Executive mentoring is a process that involves the building of individual capacities in executives and prospective executives through the teachings or coaching of an assigned mentor. Diverse people benefit from the process of executive mentoring. Such people include junior executives in organizations who wish to improve their leadership and decision-making skills and even students who take executive mentoring as a part of their prerequisites for attaining a degree.
An example of a situation that requires executive mentoring is in an organization where individuals who may have been selected for promotion are assigned to a mentor. The mentor serves as a sort of coach or teacher to the individual on matters concerning the requirements of good executives. Such teachings necessarily involve practical demonstrations where the student or junior executive will be involved in some of the activities that will help him or her further develop skills he or she already possess. Part of such activities include allowing the junior executive to observe and learn from high-level meetings involving the top directors of a company, and teaching the junior executive the principles of bargaining and the process of oral persuasion and rhetoric.
When the person to benefit from the executive mentoring is a student, the mentor will be assigned to the student during the beginning of the necessary course. Such a mentor will engage the student in various forms of executive mentoring over the course of the program. For instance, the mentor could invite the student on field trips where the student will be allowed to observe contract negotiations and other forms of interaction between the mentor and other business owners in the area. This is very important to the student, not just because it allows for the development of skills, but also because the student will be able to network and create potential contacts who may be of benefit upon graduation.

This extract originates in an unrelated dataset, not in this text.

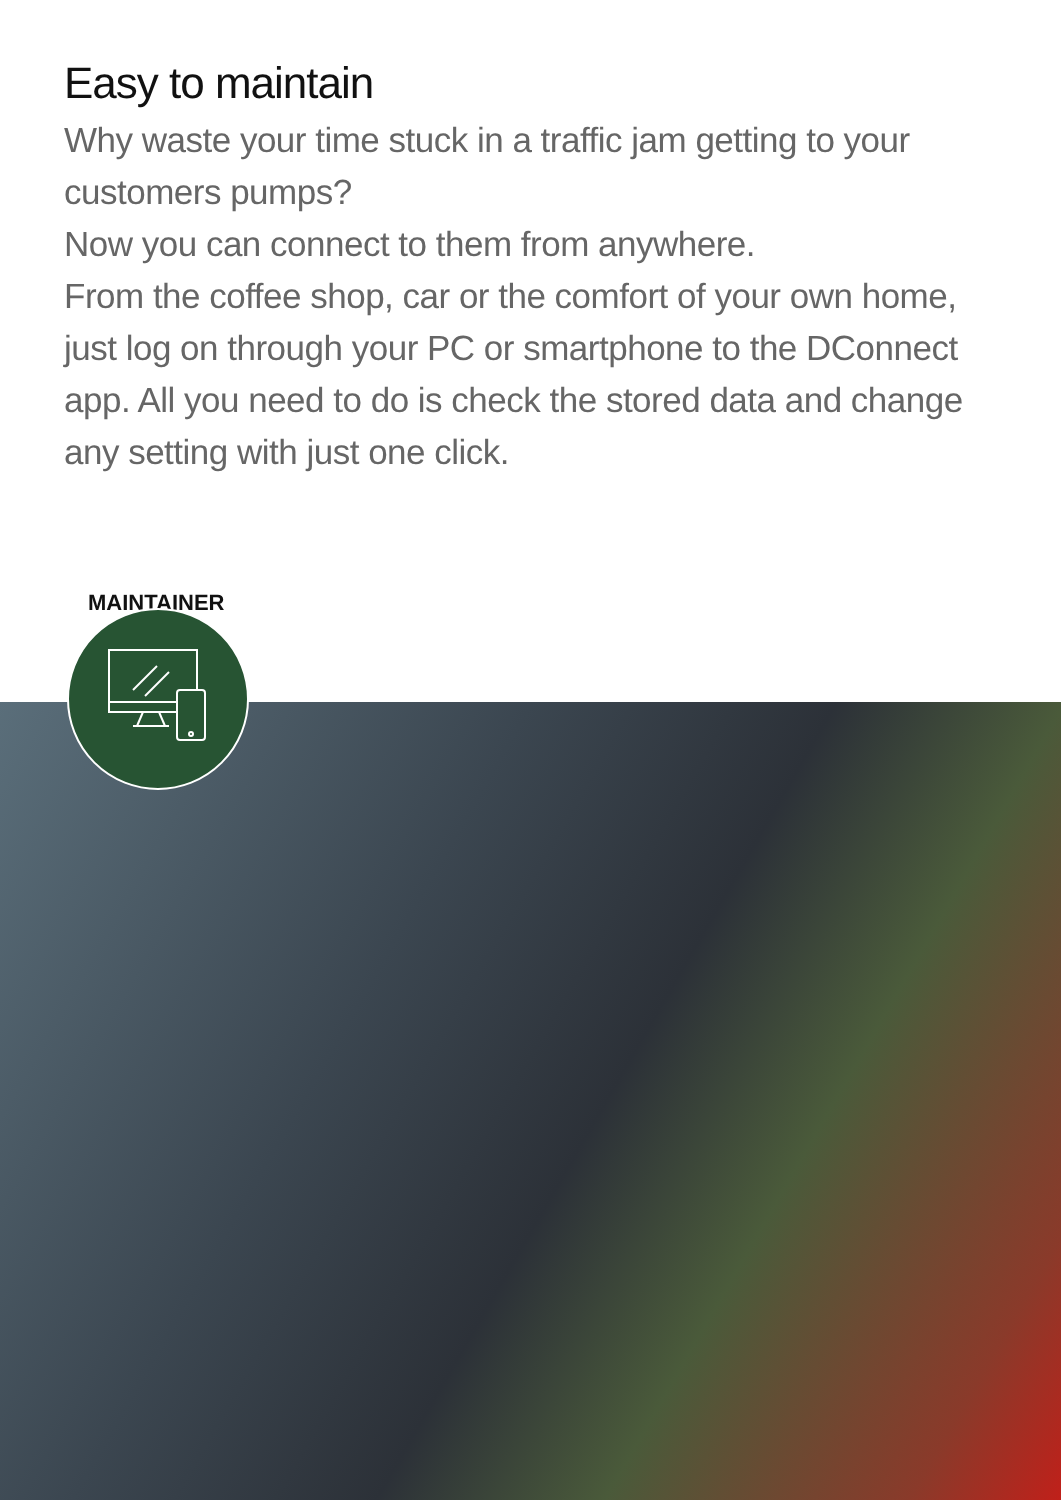Easy to maintain
Why waste your time stuck in a traffic jam getting to your customers pumps?
Now you can connect to them from anywhere.
From the coffee shop, car or the comfort of your own home, just log on through your PC or smartphone to the DConnect app. All you need to do is check the stored data and change any setting with just one click.
MAINTAINER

Businesses benefit from any investment in executive mentoring, which is also a type of human capital investment. Such an investment will yield dividends in the form of an improvement in the skills of workers, their ability to perform their executive duties more effectively, and their ability to provide competent leadership to the workers whom they oversee. Junior executives also benefit from executive mentoring because they learn how to set personal and professional short-term and long-term goals toward the attainment of stated objectives in their jobs or careers.